Cooperative HACCP Based Approach Called For
McAlpine is also concerned with what he considers a harsh regulatory response to listeria positive test results on food contact surfaces.
“A punitive approach is not going to encourage best practice and will tend to cause

operators to want to hide what is out there and that's not what we want. There is a proposed requirement to use only accredited labs and conventional test methods as opposed to rapid test methods. That's very onerous, costly in terms of time and dollars and not consistent with U.S. practice.”

He believes the policy should reaffirm the principles of HACCP and encourage

strengthened science based strategies that define outcomes but that are flexible in the

methods for achieving them.

Harmonization of Federal and Provincial Standards Called For
McAlpine notes Maple Leaf also wants to see a harmonization of federal and provincial meat standards.
“We just don't believe we can tolerate in Canada a two tier system. We know that's not popular with our colleagues that are provincially licensed in this industry but we don't think consumers are prepared to accept a situation like this much longer let alone our trade partners.”

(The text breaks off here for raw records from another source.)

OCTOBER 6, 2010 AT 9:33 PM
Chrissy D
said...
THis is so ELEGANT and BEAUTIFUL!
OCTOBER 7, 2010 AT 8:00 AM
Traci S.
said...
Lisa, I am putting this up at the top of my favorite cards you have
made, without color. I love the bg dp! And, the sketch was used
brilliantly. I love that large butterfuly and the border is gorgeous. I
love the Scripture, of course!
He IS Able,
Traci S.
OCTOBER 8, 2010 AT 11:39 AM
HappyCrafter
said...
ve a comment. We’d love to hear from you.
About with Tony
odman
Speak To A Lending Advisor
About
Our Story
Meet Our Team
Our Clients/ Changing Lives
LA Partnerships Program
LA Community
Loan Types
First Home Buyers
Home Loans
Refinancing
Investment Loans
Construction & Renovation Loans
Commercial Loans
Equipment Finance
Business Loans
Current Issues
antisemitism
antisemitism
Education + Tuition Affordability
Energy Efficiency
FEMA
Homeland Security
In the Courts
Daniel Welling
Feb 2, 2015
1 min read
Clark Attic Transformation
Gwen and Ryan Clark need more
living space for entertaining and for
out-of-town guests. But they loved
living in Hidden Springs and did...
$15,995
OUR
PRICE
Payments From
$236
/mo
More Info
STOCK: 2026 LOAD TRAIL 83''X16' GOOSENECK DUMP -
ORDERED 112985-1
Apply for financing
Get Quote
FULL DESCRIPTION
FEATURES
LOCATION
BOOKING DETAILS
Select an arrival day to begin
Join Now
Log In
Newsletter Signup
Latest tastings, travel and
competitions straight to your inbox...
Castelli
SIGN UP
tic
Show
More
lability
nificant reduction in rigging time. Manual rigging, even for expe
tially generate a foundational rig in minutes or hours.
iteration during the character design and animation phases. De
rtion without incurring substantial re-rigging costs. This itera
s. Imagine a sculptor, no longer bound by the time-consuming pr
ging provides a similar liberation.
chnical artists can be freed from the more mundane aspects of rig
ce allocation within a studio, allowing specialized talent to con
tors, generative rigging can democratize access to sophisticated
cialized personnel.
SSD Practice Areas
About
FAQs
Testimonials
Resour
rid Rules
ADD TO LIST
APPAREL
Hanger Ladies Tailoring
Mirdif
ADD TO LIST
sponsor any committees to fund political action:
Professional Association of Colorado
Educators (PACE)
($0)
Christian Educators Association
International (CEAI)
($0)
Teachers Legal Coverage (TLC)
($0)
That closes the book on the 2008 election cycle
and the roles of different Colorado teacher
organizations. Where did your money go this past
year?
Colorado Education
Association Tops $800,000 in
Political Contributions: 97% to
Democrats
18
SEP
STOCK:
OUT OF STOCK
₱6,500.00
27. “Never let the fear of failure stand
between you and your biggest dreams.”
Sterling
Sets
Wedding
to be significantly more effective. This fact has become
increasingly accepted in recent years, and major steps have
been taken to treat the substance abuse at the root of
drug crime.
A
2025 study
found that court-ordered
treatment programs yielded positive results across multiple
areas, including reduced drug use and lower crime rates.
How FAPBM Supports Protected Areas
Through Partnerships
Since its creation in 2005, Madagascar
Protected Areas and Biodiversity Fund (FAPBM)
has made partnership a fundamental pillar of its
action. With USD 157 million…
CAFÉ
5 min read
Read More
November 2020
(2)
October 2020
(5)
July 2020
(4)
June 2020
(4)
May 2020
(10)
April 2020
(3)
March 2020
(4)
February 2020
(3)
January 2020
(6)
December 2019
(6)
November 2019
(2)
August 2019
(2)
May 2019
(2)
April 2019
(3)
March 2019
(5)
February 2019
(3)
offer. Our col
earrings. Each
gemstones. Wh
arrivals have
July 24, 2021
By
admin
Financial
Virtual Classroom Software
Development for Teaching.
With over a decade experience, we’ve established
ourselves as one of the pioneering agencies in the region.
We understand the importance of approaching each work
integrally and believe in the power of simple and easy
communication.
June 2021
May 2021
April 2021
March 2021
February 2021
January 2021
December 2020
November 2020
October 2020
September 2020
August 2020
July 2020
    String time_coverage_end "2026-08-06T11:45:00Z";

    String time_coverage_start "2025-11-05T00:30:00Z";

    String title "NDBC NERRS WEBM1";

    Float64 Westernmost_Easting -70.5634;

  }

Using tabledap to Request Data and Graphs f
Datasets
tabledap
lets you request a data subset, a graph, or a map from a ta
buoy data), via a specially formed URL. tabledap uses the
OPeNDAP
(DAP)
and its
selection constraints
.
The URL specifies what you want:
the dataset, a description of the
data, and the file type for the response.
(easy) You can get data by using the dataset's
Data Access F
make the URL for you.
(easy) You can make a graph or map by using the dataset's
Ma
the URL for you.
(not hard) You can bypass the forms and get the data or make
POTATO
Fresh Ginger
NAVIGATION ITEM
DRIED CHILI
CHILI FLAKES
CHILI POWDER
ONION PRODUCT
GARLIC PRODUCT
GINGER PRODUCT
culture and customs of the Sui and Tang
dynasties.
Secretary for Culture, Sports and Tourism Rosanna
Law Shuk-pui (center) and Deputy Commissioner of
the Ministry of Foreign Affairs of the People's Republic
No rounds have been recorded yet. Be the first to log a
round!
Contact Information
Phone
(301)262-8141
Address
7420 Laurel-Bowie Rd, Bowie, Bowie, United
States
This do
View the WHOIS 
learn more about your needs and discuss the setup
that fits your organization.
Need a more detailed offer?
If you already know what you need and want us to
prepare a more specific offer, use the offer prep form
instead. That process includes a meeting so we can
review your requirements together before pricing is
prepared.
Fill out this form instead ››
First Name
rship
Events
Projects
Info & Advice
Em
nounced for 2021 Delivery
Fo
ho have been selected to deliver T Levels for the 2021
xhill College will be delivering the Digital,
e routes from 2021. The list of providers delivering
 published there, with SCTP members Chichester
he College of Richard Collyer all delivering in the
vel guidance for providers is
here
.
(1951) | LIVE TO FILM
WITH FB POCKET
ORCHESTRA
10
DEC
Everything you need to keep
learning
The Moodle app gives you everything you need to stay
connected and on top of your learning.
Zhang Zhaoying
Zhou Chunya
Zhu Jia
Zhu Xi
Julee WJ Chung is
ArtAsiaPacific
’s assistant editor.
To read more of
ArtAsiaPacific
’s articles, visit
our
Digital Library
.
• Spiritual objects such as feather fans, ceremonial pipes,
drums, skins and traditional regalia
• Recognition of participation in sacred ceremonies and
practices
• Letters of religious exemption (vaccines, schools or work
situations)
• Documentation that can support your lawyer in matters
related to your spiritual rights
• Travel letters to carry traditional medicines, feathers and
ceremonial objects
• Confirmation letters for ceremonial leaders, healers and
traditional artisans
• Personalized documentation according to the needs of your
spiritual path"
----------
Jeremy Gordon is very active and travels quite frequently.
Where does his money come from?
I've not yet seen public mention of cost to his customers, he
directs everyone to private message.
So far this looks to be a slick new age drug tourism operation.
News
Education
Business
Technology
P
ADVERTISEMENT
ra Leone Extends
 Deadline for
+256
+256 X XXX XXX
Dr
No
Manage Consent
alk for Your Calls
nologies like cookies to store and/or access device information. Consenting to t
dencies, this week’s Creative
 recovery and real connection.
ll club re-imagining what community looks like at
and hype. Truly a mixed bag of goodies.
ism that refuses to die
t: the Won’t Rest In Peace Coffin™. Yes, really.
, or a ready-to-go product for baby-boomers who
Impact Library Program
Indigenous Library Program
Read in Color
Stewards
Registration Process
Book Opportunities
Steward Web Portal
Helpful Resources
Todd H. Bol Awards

It's all about Consumer Confidence
“It's all about, as a food company, trying to restore confidence,” McAlpine concludes.
“At the end of the day it's about whether the consumer comes back one by one to the product. You have to continually demonstrate that you're on this path and that you’re going to reassure that consumer and satisfy them that, if they make the purchase, it's going to be safe.”
He notes, the whole sliced meats category has suffered, not just Maple Leaf. Consumer confidence was shaken in many competitors products as well.

McAlpine acknowledges, “The speed and extent of our recovery will be strengthened, we believe, by our actions but only time will tell and only the decision of each individual consumer will bare that out.”